More than half of the poll’s respondents (54.3%) say they are aware of the concept of personal branding, with 81.9% claiming to search for themselves online on search engines like Google. Just under half (46.5%) stated they ‘always’ look themselves up on the internet, while 46.2% ‘always’ turn to online search engines to find out more about those they have met, or are about to meet. At the same time, 41.5% of responding companies ‘always’ research new hires online before hiring, with a fifth maintaining they (19.8%) ‘sometimes’ do so.
Suhail Masri, VP of Sales, Bayt.com, said: “The large number of companies that research candidates makes it more essential than ever for a candidate to have a professional and appealing online presence on a leading professional careers platform with significant regional inroads in order to secure a job. In fact, even something as simple as a photograph could influence decision-makers, with eight in 10 (79.6%) respondents of the belief that their online photo effects how they are perceived.”
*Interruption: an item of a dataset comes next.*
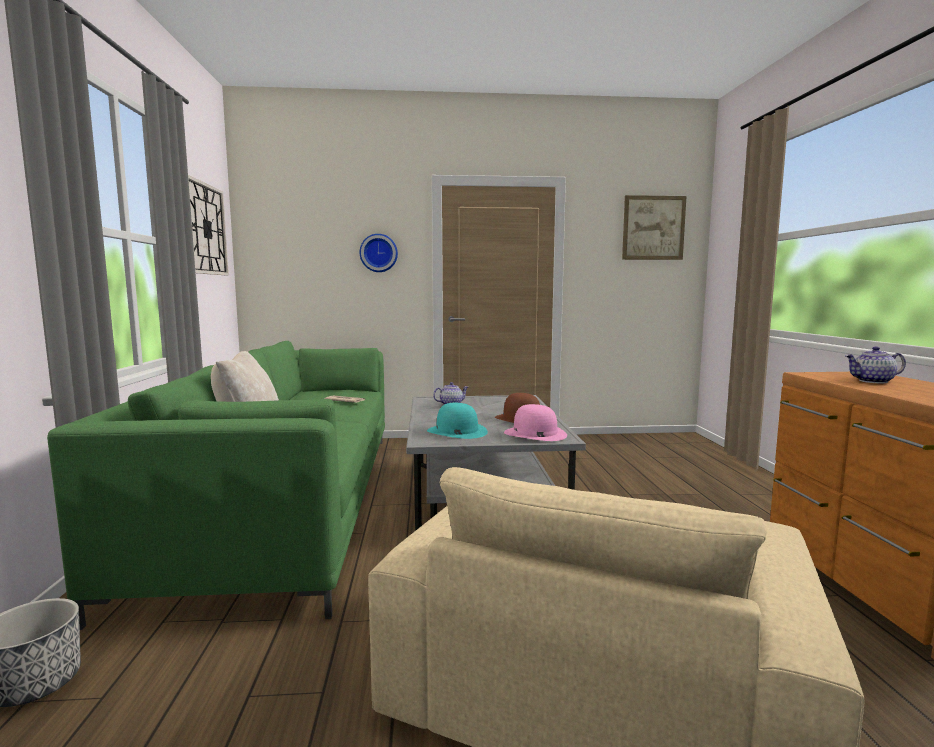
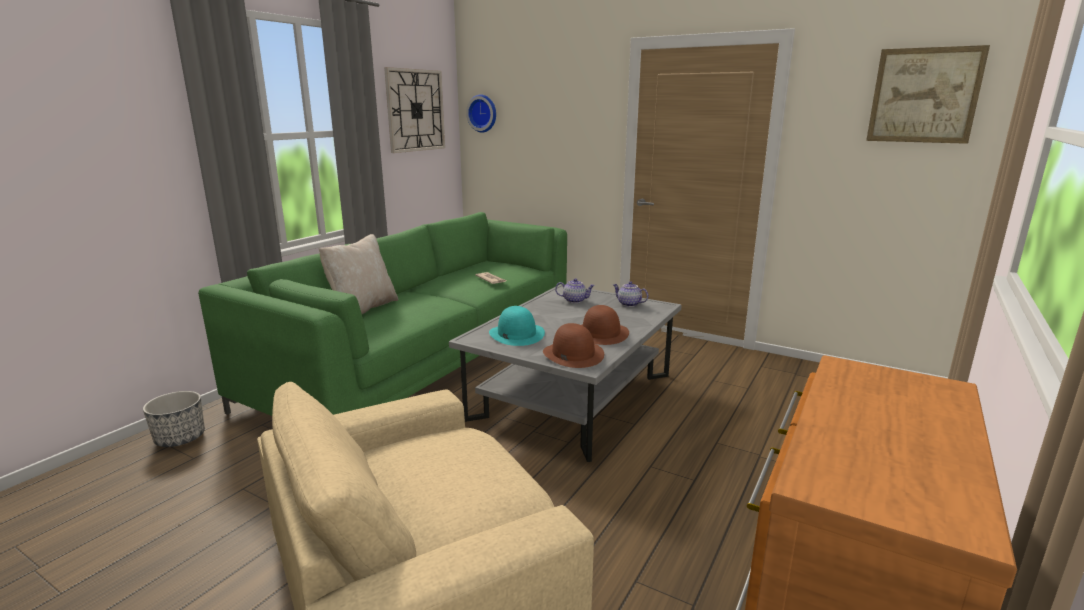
camera: 35 degrees right, 10 degrees up
wall clock [360,234,398,272] -> wall clock moved to [466,94,496,133]
pink hat [504,404,567,441] -> brown hat [543,323,604,368]
teapot [845,346,906,383] -> teapot moved to [612,281,648,307]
The majority of respondents (68.9%) feel that current social networks allow them to convey their key strengths at a professional level, although three quarters (74.6%) are concerned that sharing information online poses a threat to their privacy. More than a third of respondents (37.6%) also claim that privacy is one of the biggest issues when it comes to managing their personal brand, followed by the challenge of not knowing where to start with formulating a professional personal brand (21.1%).
Despite this, the overwhelming majority (92%) of respondents think that personal online branding increases their career opportunities, with the most important benefits being the ability to showcase their abilities (23.2%), and connect to their target audience (21.1%). Being able to distinguish themselves from others in their field (14.7%) and becoming an expert or thought leader (13.2%) are also important.
Mr Masri concluded: “The time has never been more apt for people in the MENA region to start shaping and monitoring their online presence. Developing a strong online personal brand as the poll shows, is essential not only for job seekers, but also for ambitious professionals at all career levels and in all industries looking to move up the corporate ranks and connect with peers, employers and clients.”